___ Excerpted data ___

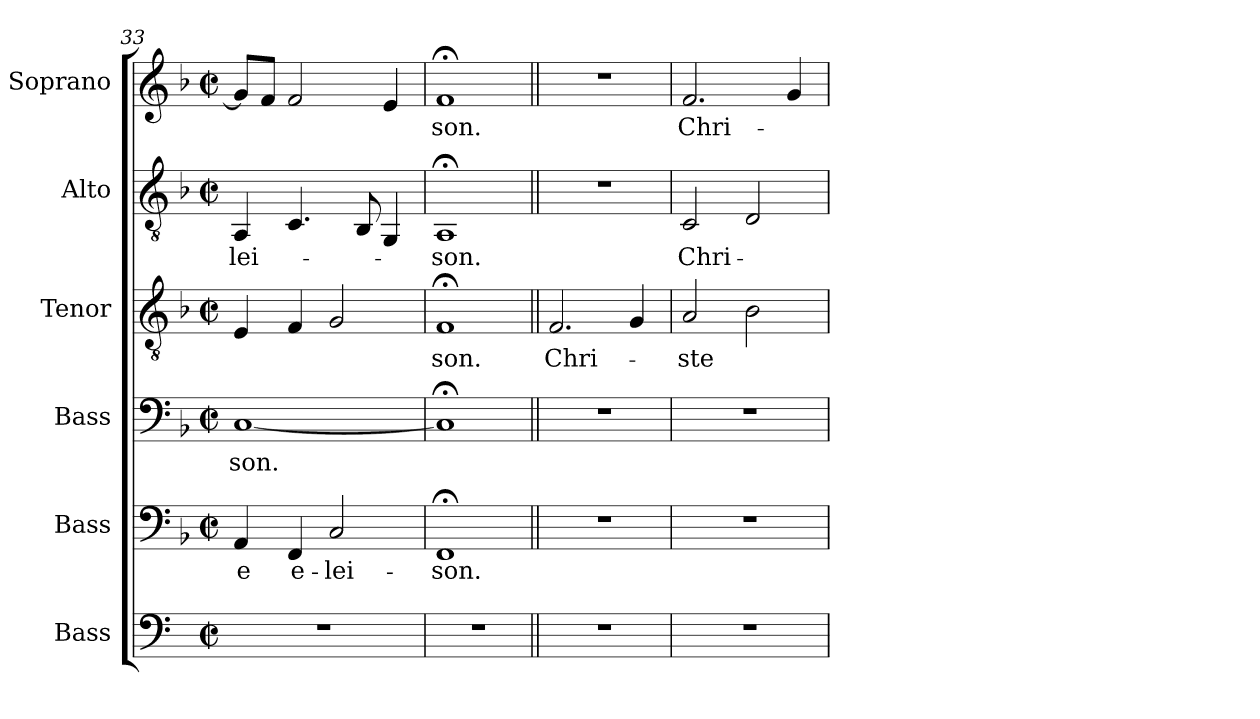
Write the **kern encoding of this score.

**kern	**kern	**text	**kern	**text	**kern	**text	**kern	**text	**kern	**text
*part6	*part5	*part5	*part4	*part4	*part3	*part3	*part2	*part2	*part1	*part1
*staff6	*staff5	*staff5	*staff4	*staff4	*staff3	*staff3	*staff2	*staff2	*staff1	*staff1
*I"Bass	*I"Bass	*	*I"Bass	*	*I"Tenor	*	*I"Alto	*	*I"Soprano	*
*I'B.	*I'B.	*	*I'B.	*	*I'T.	*	*I'A.	*	*I'S.	*
*clefF4	*clefF4	*	*clefF4	*	*clefGv2	*	*clefGv2	*	*clefG2	*
*	*	*	*	*	*ITrd7c12	*	*	*	*	*
*k[]	*k[b-]	*	*k[b-]	*	*k[b-]	*	*k[b-]	*	*k[b-]	*
*C:	*F:	*	*F:	*	*F:	*	*F:	*	*F:	*
*M2/2	*M2/2	*	*M2/2	*	*M2/2	*	*M2/2	*	*M2/2	*
*met(c|)	*met(c|)	*	*met(c|)	*	*met(c|)	*	*met(c|)	*	*met(c|)	*
=33	=33	=33	=33	=33	=33	=33	=33	=33	=33	=33
!	!	!LO:LY:b:color=#000000	!	!	!	!	!	!	!	!
!	!	!	!	!LO:LY:b:color=#000000	!	!	!	!	!	!
!	!	!	!	!	!	!	!	!LO:LY:b:color=#000000	!	!
1r	4AAi/	-e	[1Ci	-son.	4EEi/	.	4AAi/	-lei-	8gi/L]	.
.	.	.	.	.	.	.	.	.	8fi/J	.
!	!	!LO:LY:b:color=#000000	!	!	!	!	!	!	!	!
.	4FFi/	e-	.	.	4FFi/	.	4.Ci/	.	2fi/	.
!	!	!LO:LY:b:color=#000000	!	!	!	!	!	!	!	!
.	2Ci/	-lei-	.	.	2GGi/	.	.	.	.	.
.	.	.	.	.	.	.	8BB-i/	.	.	.
.	.	.	.	.	.	.	4GGi/	.	4ei/	.
=34	=34	=34	=34	=34	=34	=34	=34	=34	=34	=34
!	!	!LO:LY:b:color=#000000	!	!	!	!	!	!	!	!
!	!	!	!	!	!	!LO:LY:b:color=#000000	!	!	!	!
!	!	!	!	!	!	!	!	!LO:LY:b:color=#000000	!	!
!	!	!	!	!	!	!	!	!	!	!LO:LY:b:color=#000000
1r	1FF;i	-son.	1C;i]	.	1FF;i	-son.	1AA;i	-son.	1f;i	-son.
=35||	=35||	=35||	=35||	=35||	=35||	=35||	=35||	=35||	=35||	=35||
!	!	!	!	!	!	!LO:LY:b:color=#000000	!	!	!	!
1r	1r	.	1r	.	2.FFi/	Chri-	1r	.	1r	.
.	.	.	.	.	4GGi/	.	.	.	.	.
=36	=36	=36	=36	=36	=36	=36	=36	=36	=36	=36
!	!	!	!	!	!	!LO:LY:b:color=#000000	!	!	!	!
!	!	!	!	!	!	!	!	!LO:LY:b:color=#000000	!	!
!	!	!	!	!	!	!	!	!	!	!LO:LY:b:color=#000000
1r	1r	.	1r	.	2AAi/	-ste	2Ci/	Chri-	2.fi/	Chri-
.	.	.	.	.	2BB-i\	.	2Di/	.	.	.
.	.	.	.	.	.	.	.	.	4gi/	.
=	=	=	=	=	=	=	=	=	=	=
*-	*-	*-	*-	*-	*-	*-	*-	*-	*-	*-
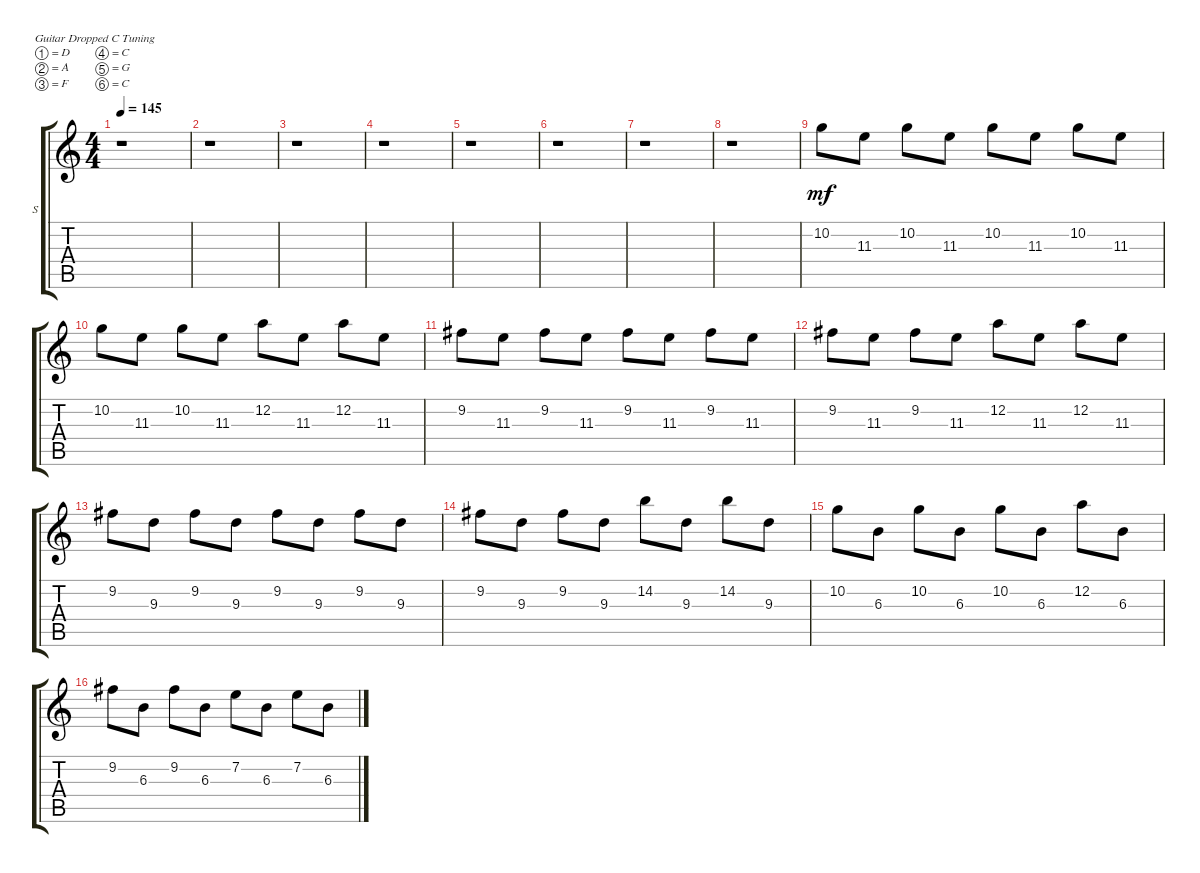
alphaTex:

\defaultSystemsLayout 4
\bracketExtendMode groupsimilarinstruments
\firstSystemTrackNameOrientation horizontal
\otherSystemsTrackNameOrientation horizontal
\track ("Synth ll" "S") {instrument acousticguitarsteel}
\staff {score tabs}
\tuning (D4 A3 F3 C3 G2 C2)
\ts (4 4)
\tempo 145
\clef g2
\scale
1.11728
\ks c
r.1{dy f} |
\scale
0.960908 r.1 |
\scale
0.960908 r.1 |
\scale
0.960908 r.1 |
\scale
1.11728 r.1 |
\scale
0.960908 r.1 |
\scale
0.960908 r.1 |
\scale
0.960908 r.1 |
\scale
1.11728 10.2.8{dy mf} 11.3.8 10.2.8 11.3.8 10.2.8 11.3.8 10.2.8 11.3.8 |
\scale
0.960908 10.2.8 11.3.8 10.2.8 11.3.8 12.2.8 11.3.8 12.2.8 11.3.8 |
\scale
0.960908 9.2.8 11.3.8 9.2.8 11.3.8 9.2.8 11.3.8 9.2.8 11.3.8 |
\scale
0.960908 9.2.8 11.3.8 9.2.8 11.3.8 12.2.8 11.3.8 12.2.8 11.3.8 |
\scale
1.11728 9.2.8 9.3.8 9.2.8 9.3.8 9.2.8 9.3.8 9.2.8 9.3.8 |
\scale
0.960908 9.2.8 9.3.8 9.2.8 9.3.8 14.2.8 9.3.8 14.2.8 9.3.8 |
\scale
0.960908 10.2.8 6.3.8 10.2.8 6.3.8 10.2.8 6.3.8 12.2.8 6.3.8 |
\scale
0.960908 9.2.8 6.3.8 9.2.8 6.3.8 7.2.8 6.3.8 7.2.8 6.3.8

___

■ Job ■
How many lines in the listing above contain the string "kern"? Reply with the number only.

■ Answer ■
2